→ **Ausgewählter Text**
---*---

Neue Trends im E-Learning

Der Kreis der Anbieter von E-Learning-Lösungen ist in den letzten Jahren kleiner geworden. Der Trend geht zu schneller realisierbaren und günstigeren Unterrichts- einheiten.

Artikel erschienen in Swiss IT Magazine 2006/18

     

Um die Jahrtausendwende galt E-Learning als das kommende grosse Geschäft. Doch dem Hype folgte Ernüchterung. Was angeboten wurde, konnte die Erwartungen nicht einlösen, und die Nach-Dotcom-Jahre trugen das Ihre dazu bei, dass die Wachstums­prognosen nach unten korrigiert wurden. Die Szene konsolidiert sich. Auch in der Schweiz blieb
von den zahlreichen Anbietern
nur eine Handvoll übrig.


The magic is in the mix

Die Zeit der grossen Visionen ist vorbei. Nachdem Anwender wie Anbieter mit komplexen und kostenintensiven Projekten häufig scheiterten, stehen nun modu-
lare Konzepte und «Blended Learning» – die Kombination von Online-Angeboten, Workshops und klassischen Seminarveranstaltungen – im Zentrum. In Frankreich etwa basieren heute 89 Prozent der in den Unternehmen eingesetzten Ausbildungsprogramme auf «Blended Learning», wie eine neue Untersuchung der Chambre de Commerce et de l’Industrie de Paris zeigt. US-Studien weisen in die gleiche Richtung. Entsprechend der amerkanischen Vorliebe für eingängige Slogans verkünden sie: «The magic is in the mix».

---*---

→ **Angezeigte Einträge**
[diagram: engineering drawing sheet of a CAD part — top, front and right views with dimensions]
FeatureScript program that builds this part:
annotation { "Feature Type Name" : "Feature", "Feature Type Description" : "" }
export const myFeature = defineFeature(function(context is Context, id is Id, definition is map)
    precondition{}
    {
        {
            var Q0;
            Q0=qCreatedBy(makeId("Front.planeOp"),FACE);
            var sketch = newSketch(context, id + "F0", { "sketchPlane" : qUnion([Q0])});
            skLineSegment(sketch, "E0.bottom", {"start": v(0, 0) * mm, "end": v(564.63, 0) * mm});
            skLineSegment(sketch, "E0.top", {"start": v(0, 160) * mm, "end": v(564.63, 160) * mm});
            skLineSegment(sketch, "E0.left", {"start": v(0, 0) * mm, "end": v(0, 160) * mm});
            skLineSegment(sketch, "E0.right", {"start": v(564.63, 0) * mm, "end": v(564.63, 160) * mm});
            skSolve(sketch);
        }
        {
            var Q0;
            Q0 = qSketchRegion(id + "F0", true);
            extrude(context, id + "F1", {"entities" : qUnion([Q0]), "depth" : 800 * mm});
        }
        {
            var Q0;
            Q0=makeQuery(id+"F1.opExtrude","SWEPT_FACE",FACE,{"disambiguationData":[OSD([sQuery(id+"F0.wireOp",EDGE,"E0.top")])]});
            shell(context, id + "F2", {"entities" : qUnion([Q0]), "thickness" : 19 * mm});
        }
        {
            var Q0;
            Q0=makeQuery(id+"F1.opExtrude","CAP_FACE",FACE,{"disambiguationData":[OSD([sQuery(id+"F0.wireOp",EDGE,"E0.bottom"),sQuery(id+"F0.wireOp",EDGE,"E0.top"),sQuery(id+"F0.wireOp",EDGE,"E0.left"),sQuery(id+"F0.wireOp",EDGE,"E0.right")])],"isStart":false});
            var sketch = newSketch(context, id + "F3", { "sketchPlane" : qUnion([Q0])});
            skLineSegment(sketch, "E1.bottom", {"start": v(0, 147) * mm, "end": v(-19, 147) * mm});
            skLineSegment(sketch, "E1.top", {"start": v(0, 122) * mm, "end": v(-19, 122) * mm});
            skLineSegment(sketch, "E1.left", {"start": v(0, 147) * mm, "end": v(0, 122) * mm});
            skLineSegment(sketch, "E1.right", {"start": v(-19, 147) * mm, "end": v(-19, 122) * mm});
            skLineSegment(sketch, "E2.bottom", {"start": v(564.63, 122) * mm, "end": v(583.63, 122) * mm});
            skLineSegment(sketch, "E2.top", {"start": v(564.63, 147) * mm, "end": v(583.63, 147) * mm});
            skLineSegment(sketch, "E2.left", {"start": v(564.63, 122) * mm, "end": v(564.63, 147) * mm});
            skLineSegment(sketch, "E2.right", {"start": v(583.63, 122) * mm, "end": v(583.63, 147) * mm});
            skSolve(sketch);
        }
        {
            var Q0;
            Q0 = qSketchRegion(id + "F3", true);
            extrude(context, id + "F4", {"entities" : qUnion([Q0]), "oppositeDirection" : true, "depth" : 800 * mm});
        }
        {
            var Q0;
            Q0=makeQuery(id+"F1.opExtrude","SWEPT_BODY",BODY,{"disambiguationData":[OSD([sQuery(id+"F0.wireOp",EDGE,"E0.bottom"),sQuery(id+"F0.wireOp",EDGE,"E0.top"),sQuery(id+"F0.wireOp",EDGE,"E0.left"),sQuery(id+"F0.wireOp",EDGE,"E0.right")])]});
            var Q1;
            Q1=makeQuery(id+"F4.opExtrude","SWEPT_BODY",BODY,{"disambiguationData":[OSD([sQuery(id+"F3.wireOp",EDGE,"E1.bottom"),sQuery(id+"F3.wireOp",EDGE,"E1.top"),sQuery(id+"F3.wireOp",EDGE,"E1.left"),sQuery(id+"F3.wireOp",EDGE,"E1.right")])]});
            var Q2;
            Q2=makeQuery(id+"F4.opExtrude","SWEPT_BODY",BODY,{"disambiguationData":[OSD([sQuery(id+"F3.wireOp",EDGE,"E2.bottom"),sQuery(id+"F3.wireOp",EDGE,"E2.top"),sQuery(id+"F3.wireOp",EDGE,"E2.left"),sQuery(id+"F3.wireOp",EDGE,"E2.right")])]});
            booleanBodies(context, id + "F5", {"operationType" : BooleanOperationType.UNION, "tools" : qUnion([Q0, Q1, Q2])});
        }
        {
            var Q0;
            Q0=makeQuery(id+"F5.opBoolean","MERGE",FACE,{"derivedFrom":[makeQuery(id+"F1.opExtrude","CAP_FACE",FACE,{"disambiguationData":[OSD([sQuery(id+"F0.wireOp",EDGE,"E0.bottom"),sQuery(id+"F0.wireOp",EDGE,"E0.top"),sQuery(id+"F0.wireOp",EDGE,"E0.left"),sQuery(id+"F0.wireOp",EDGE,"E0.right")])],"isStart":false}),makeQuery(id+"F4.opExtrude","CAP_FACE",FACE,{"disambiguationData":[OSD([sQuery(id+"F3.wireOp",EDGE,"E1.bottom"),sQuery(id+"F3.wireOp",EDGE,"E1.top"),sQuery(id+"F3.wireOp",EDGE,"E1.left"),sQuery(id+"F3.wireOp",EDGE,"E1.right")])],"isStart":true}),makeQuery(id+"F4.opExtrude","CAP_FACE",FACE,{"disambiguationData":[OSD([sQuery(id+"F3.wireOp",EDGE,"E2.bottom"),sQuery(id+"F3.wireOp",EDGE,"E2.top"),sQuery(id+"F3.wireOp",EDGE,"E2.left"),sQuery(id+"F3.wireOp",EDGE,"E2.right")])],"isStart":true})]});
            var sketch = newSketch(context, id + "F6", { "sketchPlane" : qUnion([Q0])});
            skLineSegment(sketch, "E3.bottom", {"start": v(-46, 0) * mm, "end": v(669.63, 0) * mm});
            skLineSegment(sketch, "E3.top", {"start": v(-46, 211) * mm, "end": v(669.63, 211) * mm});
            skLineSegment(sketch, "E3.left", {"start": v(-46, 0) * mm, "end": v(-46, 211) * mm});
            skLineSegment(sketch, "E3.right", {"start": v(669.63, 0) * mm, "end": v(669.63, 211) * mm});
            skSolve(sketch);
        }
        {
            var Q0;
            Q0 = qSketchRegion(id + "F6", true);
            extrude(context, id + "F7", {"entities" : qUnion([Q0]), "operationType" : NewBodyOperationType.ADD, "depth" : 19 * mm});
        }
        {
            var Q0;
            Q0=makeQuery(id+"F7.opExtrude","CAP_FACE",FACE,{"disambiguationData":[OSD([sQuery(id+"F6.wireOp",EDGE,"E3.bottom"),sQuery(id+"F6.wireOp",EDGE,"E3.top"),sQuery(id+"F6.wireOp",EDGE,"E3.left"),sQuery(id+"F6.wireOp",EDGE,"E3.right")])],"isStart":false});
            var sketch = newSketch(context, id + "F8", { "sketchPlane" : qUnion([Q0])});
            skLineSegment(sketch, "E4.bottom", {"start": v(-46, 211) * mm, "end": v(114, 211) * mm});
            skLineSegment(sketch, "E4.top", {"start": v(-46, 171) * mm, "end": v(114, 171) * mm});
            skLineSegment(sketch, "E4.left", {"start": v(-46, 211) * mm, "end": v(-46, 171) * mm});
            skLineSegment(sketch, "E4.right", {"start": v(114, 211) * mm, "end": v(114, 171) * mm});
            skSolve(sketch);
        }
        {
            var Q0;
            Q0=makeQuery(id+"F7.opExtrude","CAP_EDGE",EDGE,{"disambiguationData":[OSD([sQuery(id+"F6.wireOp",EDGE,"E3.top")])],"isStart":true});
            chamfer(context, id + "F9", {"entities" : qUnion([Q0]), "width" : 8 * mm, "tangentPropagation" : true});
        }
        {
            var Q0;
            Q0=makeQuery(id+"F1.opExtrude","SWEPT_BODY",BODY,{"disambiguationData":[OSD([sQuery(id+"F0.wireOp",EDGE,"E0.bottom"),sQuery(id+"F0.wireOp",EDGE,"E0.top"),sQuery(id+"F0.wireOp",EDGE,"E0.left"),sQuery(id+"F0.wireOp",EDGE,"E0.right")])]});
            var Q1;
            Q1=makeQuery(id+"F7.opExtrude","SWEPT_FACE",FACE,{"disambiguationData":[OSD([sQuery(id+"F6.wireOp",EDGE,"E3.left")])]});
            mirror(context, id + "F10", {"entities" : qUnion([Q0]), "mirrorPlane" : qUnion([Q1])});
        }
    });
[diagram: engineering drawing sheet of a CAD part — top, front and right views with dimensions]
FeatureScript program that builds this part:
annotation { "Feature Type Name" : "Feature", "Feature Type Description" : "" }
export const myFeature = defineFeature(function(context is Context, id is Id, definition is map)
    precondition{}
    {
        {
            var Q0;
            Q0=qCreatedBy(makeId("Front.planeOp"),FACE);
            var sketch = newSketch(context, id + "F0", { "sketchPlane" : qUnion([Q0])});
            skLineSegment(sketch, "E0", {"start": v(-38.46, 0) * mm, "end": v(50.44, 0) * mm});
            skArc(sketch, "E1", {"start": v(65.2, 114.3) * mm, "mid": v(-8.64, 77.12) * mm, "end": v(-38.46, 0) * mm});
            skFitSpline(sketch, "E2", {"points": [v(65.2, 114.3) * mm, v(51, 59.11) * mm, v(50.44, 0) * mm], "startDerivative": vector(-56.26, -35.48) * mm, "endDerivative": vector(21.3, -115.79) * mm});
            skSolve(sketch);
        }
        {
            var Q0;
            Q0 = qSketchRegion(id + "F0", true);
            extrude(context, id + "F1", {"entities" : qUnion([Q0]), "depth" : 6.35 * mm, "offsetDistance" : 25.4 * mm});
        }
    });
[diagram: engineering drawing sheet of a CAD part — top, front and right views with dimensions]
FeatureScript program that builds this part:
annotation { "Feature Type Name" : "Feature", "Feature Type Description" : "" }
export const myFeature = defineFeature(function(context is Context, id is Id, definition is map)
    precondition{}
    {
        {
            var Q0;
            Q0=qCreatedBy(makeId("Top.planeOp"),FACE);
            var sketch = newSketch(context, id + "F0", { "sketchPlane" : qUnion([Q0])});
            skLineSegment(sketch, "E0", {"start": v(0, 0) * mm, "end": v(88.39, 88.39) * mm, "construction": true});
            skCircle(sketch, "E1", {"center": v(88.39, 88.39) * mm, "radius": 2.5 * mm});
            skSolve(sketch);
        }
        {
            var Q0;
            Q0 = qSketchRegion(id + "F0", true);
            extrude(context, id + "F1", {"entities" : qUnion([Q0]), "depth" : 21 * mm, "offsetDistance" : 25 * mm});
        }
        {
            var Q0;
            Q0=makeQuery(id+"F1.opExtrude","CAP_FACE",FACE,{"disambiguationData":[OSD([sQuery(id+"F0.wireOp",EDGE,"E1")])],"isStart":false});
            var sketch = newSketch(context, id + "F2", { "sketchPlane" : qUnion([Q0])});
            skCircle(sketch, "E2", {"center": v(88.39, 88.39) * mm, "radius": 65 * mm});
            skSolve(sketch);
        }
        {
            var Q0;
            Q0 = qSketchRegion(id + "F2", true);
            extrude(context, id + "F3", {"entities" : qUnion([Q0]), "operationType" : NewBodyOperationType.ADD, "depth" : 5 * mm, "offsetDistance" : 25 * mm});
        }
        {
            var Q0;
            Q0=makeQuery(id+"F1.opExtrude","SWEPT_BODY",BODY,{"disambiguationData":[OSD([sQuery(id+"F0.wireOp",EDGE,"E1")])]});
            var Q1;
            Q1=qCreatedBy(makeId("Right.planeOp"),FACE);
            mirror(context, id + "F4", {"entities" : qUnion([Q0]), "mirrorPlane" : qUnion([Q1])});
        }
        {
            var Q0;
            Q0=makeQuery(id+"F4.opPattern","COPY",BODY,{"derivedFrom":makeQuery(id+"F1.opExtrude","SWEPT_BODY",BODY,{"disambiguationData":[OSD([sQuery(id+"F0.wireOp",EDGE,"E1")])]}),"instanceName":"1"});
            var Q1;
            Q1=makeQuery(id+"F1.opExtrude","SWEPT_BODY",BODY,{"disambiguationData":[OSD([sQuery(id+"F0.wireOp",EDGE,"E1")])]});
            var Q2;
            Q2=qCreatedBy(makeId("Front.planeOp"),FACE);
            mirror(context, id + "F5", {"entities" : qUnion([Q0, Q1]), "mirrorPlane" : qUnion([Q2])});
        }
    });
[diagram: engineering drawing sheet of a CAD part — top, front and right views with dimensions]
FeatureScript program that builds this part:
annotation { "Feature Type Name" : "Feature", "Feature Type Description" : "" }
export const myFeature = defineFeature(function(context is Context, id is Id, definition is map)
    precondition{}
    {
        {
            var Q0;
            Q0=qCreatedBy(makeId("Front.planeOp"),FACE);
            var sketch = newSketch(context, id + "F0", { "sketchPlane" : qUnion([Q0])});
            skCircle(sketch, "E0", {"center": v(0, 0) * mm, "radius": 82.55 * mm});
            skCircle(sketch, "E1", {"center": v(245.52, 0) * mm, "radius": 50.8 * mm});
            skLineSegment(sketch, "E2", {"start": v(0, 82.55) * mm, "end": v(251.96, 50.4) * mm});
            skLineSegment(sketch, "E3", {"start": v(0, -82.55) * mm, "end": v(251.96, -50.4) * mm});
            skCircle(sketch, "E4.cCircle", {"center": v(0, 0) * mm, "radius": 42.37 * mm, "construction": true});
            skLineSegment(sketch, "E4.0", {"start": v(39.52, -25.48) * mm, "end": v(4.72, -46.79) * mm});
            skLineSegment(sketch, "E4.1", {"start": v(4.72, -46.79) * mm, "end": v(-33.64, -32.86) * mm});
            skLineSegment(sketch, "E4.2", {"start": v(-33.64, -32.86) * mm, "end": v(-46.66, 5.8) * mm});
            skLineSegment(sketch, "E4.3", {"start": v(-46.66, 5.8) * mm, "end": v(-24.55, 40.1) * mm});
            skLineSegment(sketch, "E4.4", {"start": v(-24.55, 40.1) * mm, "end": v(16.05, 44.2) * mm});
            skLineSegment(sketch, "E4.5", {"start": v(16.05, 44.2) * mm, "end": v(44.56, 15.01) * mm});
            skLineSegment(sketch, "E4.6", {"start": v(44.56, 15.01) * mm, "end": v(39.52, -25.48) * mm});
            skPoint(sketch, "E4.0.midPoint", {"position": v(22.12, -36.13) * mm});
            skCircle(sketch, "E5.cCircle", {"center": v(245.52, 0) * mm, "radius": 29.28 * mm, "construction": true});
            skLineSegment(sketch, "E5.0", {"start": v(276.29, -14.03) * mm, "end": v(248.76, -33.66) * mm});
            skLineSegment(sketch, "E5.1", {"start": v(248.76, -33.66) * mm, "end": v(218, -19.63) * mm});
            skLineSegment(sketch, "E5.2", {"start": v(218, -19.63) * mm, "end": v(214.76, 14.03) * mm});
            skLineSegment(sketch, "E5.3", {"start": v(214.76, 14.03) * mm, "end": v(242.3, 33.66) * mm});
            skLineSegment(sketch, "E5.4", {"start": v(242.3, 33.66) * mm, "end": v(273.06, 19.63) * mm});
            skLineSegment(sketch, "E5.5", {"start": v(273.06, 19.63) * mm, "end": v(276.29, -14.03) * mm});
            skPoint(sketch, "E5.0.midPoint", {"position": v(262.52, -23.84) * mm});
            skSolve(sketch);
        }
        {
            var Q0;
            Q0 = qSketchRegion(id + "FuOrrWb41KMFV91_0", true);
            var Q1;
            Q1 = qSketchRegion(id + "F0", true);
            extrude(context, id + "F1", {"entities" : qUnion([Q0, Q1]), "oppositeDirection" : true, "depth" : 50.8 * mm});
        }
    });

---*---

→ **Anweisungen**
1. Können Sie aus dem Artikel über neue Trends im E-Learning alles von „Der Kreis der“ bis hinunter zu „eine Handvoll übrig.“ abschreiben?
2. Können Sie den Artikel über neue Trends im E-Learning im Anschluss an seinen letzten Satz weiterführen?

→ **Ergebnisse**
1.
Der Kreis der Anbieter von E-Learning-Lösungen ist in den letzten Jahren kleiner geworden. Der Trend geht zu schneller realisierbaren und günstigeren Unterrichts- einheiten.

Artikel erschienen in Swiss IT Magazine 2006/18

     

Um die Jahrtausendwende galt E-Learning als das kommende grosse Geschäft. Doch dem Hype folgte Ernüchterung. Was angeboten wurde, konnte die Erwartungen nicht einlösen, und die Nach-Dotcom-Jahre trugen das Ihre dazu bei, dass die Wachstums­prognosen nach unten korrigiert wurden. Die Szene konsolidiert sich. Auch in der Schweiz blieb
von den zahlreichen Anbietern
nur eine Handvoll übrig.

2.
Aber auch ein eher nüchterner Mann wie Omar J. Lahyani, CEO der Schweizer Comartis, die sich auf die Entwicklung von E-Learning-Lösungen und entsprechender Tools spezialisiert hat, bestätigt diese Entwicklung. «Eigentlich sollte man beim E-Learning weniger über das ‹E› sprechen», meint er. «Die Technologien sind eingeführt und selbstverständlich. Um was es geht, ist die effiziente Vermittlung von Inhalten.» Er macht sich stark dafür, dass auch das informelle Lernen am Arbeitsplatz vermehrt ins Blended Learning integriert wird. «Allerdings muss das dann auch entsprechend dokumentiert werden.»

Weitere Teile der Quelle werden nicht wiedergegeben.